>Justin Schwartz:
> > No, but as Mill pointed out, unofficial social norms can be as
>repressive as
> > state power. NB, since under anarchism there is no official monopoly on
>the
> > use of force, there's nothing but norms and other people with guns to
>stop
> > those who are offended at the violation of their favored norms to
>resport
> > to force.
>
>This state of affairs seems inferior to State power with
>regard to coercive capability, e.g. killing a whole lot of
>people at once, and therefore possibly preferable.
>
It's only limited, in terms of force, by thesize of the private army uou can get together. You ever see The Postman? I think the first part, with small nice communities terrorized by lawless warlords, without the sappt happy ending, is a pretty good description of how anarchsim would work in practice.
>> > Well, sunce the anarchists here are supporting a return to
>>hunter-gathering
> > while maybe scavenging the detritus of technological civilization,
> > primitivism seems to be indicated.
>
>"The anarchists" weren't supporting a return to hunter-
>gathering.
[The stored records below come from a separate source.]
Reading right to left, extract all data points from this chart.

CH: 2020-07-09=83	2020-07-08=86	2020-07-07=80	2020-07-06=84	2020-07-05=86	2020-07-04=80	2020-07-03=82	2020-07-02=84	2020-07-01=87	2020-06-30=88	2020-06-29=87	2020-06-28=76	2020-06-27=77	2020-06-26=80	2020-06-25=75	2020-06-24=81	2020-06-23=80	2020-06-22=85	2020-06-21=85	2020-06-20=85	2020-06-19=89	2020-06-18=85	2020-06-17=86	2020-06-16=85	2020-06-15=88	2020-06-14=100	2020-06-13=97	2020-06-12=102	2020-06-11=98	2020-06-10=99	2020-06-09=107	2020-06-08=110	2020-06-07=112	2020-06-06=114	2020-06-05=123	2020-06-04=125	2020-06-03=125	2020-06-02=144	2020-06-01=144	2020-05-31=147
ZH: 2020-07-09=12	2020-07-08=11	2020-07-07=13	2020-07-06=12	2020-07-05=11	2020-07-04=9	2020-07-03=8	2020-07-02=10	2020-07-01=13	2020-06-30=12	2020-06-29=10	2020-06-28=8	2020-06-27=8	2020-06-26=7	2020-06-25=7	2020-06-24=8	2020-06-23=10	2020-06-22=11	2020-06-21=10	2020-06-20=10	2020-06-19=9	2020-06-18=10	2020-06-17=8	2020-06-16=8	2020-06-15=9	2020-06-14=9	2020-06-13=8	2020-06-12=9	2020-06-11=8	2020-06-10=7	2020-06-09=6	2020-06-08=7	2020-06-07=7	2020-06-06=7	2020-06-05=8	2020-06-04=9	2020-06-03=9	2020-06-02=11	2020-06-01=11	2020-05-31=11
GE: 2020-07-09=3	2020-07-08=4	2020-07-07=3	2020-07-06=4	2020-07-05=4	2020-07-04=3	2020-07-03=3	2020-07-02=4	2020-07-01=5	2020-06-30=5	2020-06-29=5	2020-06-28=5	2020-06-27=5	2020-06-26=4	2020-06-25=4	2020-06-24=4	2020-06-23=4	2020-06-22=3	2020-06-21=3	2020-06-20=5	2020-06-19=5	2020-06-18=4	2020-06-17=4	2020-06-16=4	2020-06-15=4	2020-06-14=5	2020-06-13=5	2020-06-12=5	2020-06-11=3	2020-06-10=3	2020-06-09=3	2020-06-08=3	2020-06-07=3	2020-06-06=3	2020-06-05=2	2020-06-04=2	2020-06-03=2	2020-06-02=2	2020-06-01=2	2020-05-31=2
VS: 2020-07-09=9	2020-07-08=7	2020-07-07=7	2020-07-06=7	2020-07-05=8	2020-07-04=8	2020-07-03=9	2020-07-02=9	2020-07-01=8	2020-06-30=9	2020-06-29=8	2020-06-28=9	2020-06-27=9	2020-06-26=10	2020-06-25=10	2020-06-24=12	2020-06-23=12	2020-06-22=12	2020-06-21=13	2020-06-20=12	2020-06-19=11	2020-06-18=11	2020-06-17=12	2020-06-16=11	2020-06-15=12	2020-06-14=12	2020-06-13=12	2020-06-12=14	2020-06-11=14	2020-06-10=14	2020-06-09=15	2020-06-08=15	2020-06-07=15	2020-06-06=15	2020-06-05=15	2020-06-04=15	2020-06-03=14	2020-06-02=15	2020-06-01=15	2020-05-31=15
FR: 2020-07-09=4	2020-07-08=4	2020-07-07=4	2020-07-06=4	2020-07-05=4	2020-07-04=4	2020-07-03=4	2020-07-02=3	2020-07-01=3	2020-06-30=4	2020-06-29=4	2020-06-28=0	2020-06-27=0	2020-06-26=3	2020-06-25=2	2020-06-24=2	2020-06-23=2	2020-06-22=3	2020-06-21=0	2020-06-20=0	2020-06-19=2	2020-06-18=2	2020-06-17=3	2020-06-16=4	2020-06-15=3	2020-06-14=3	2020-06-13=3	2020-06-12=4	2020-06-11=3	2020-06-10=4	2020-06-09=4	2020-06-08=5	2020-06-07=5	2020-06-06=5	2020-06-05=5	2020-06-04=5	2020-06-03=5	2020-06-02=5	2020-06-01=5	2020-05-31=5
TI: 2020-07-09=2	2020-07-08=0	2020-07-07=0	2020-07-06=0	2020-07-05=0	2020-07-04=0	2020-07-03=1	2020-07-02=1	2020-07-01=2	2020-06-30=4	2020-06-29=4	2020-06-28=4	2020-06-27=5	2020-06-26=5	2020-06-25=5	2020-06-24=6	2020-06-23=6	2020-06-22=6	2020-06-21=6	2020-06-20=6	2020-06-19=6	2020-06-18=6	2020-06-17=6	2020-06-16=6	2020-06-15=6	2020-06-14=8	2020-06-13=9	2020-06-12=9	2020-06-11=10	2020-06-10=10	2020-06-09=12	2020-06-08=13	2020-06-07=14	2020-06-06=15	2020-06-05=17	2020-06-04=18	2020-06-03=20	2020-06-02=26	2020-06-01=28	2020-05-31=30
The primitivism bit was brought to the discussion
>by Doug in the following exchange:
Well, that's how it started. But be that as it may. I don't see how, without enforceable rules to govern conditions of cooperation, we can have high or any technology. What happens when many people like me and Chuck bug out of work? Or when you can't get suppliers to deliver because there are no contracts to enforce? Etc.
>
>Justin Schwartz:
> > And as for total socail breakdown, what
> > else do you expect if you have no mechanism for making enforceable
> > collective decisions, no rukes for interpreting the norms (no laws, that
> > is, no lawyers, no courts), and no recoyrse against the use of force but
> > force? You mention Hobbes below; he comes to mind.
>
>I should think so; evidently you believe human beings can get
>along only if one holds a gun to another's head.
Not at all. Liberals and Marxists, indeed any advocate of the state, holds that mostly people cooperate because of socialization--opinion, as Hume put it, consent, in Gramsci's terms. But there are disagreements, conflicts, shirkers, cheaters, violent people. These things require, ultimately, if negotiation doesn't work out, the gun to the head. But that isn't to say that the gun is the only way to enforce cooperation. It's just a necessary condition.
>
>Justin Schwartz:
> > . Otherwise you
> > have the free rider problem.
>
>This does not look to me like a demonstration, much less a
>proof. There's lots of free riding in the high-tech world.
>So why do people have to be coerced to produce high technology?
This concedes the point. Of course there is a lot of free riding. And if people weren't forced by the ultimate sanction of fines and prison to pay taxes, or by thesanction of going hungry and homeless to work, there would be a lot more.
>What's the necessary connection? Try again.
Uh uh, you try again. You just conceded my premise.
>>
>I think the idea of the State withering away, that is,
>becoming non-existent, is pretty explicit in Marx, who wrote
>the notes for Engels's book. This is the way Lenin took it,
>if Lenin is any evidence of proper Marxist thought.
>
>
Well, I was talking about Marx, who asks in the CGP what will perform the role of the state in communists society. So he didn'te nvisage the non-class-repressive functions of the state vanishing. I made this point in youthful days when, more enamoured of Lenin than I am today, I write a paper on State & Revolution and "proletarian democracy" that I never published, thank God. It would be embarassing to have to live that one down. But even Lenin though that you needed a post office (or example), which, presumably means that you need taxes to fund it, and ways to collect em, and penalties for nonpayment and evasion. anyway, I am certainly nobody's idea of a good Marxist, except for maybe that of a Republican lawyer friend, who thinks I am a fundamentalsit orthodox Marxist.